Чтобы выглядеть взрослее своих учеников, она укладывала длинные светло-каштановые волосы японской копной, а чтобы стать выше, становилась на каблуки. Ни то ни другое не делало ее строже или старше: передо мной был одиннадцатилетний ребенок, стащивший туфли у замужней сестры и выпивший стопку водки, чтобы пойти к взрослым на танцы. Злой, не выспавшийся. Тяжелая голова раскачивалась и валилась с боку на бок. Мы молча шли через лес к городской окраине. Отвергая мою поддержку, она оступалась и подворачивала ноги, ругала красные туфли на высоких каблуках, к которым никак не могла привыкнуть. За время нашей тяжелой связи она успела связать себе короткую зеленую безрукавку, которую, как и все домашние вещи (штопор, пепельницу, будильник, мой калькулятор) называла штучкой. Помню эти вечерние вязания, неумелые, она держала спицы на вытянутых руках, плавно поворачивала их и всаживала навстречу друг другу, и первые дни мне было страшно, что она проткнет себе ладонь. Помню на ней эту узкую зеленую штучку, и как она шла, обхватив себя руками, ругаясь и подворачивая ноги на корнях, пересекающих тропинку.
Она возвращалась после двенадцати. Зная, где прячется ключ (в дупле, по преданию, жили осы, и бумажный сот выглядывал оттуда угрожающим краем), она заходила в дом и тут же засыпала в кресле, свернувшись в нем калачиком. Так, не меняя положения, она спала до тех пор, пока не начинало темнеть. Проснувшись, требовала прогулок, отказывалась есть что-либо, кроме капусты с черным перцем, и мы допоздна куда-нибудь уходили. Я любил эти прогулки, во время которых чувствовалось, что она не может без моего присутствия обойтись, и она сознавалась, что любит их, потому что в темноте ей все время кто-то нужен.
Ее все пугало. Ее интересовали самые пугающие места.

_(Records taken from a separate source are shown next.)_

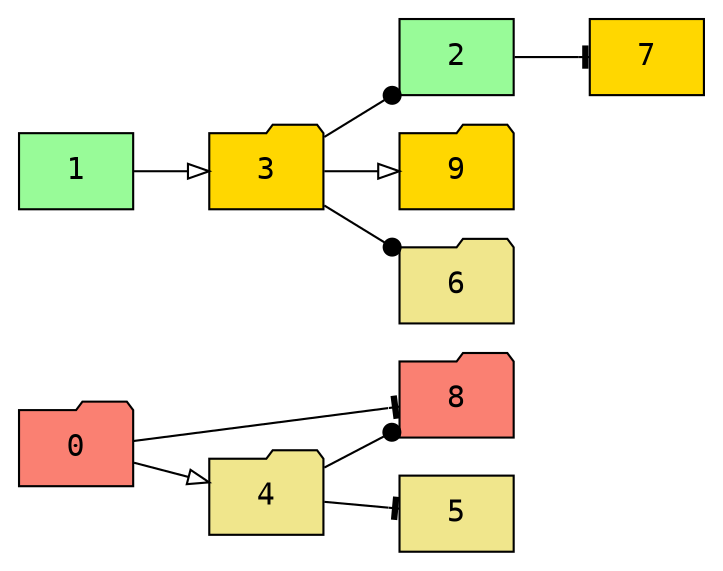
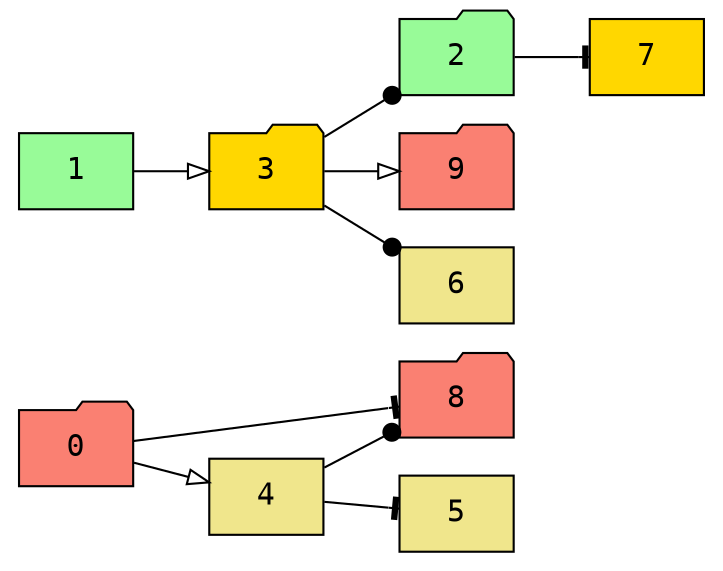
  digraph {
    fontname="DejaVu Sans Mono"
    rankdir=LR
    node [fillcolor=salmon fontname="DejaVu Sans Mono" shape=box style=filled]
    edge [arrowhead=onormal fontname="DejaVu Sans Mono"]
    0 [shape=folder]
-   4 [fillcolor=khaki shape=folder]
+   4 [fillcolor=khaki]
    8 [shape=folder]
    1 [fillcolor=palegreen]
    3 [fillcolor=gold shape=folder]
    5 [fillcolor=khaki]
-   2 [fillcolor=palegreen]
-   9 [fillcolor=gold shape=folder]
-   6 [fillcolor=khaki shape=folder]
+   2 [fillcolor=palegreen shape=folder]
+   9 [shape=folder]
+   6 [fillcolor=khaki]
    7 [fillcolor=gold]
    0 -> 4
    0 -> 8 [arrowhead=tee]
    4 -> 8 [arrowhead=dot]
    4 -> 5 [arrowhead=tee]
    1 -> 3
    3 -> 2 [arrowhead=dot]
    3 -> 9
    3 -> 6 [arrowhead=dot]
    2 -> 7 [arrowhead=tee]
  }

Ни у кого я не видел таких трагических и покорных глаз, и никогда позже не встречал такого глубокого и тяжелого восторга перед темной природой.
Казалось, она была подавлена и смущена ночным поведением вещей и пейзажей, нечаянным плеском по щеке невидимой ветки, резким писком зверька под ногой, клубящимися массами леса, тусклым дном полян, предостерегающими позами стелющихся кустов, шагами и кашлем старика и черепашьим видом, который придавал ему легкий плоский рюкзак. Перед всем этим моя маленькая Аля испытывала капризный страх, такой же, как и перед десятизначными монстрами чисел в смотровой щели моего калькулятора, а все же просила меня, чтобы мы хоть ненадолго свернули в лес, говоря: «Смотри, как там». И если какой-нибудь слабый свет или отблеск позволял наблюдать за ней (расходились ли тучи, освобождая луну, раздавался ли над головой лес, или издали обливали колею фары догоняющего автомобиля), то оказывалось, что она еще и меня изучает, изучает с не меньшим ужасом и торжеством, чем невероятный и опасный пейзаж, смотрит на меня в этой темноте так, словно хочет увидеть или испытать что-то такое, чего не увидишь при дневном свете. И тогда я начинал верить, что все это не каприз. И сначала думал, что это она вызывает во мне мужчину, и не заметил искренности сопротивления однажды ночью, и тут же, пока наша близость не вошла в привычку, понял, что не это ей от меня нужно.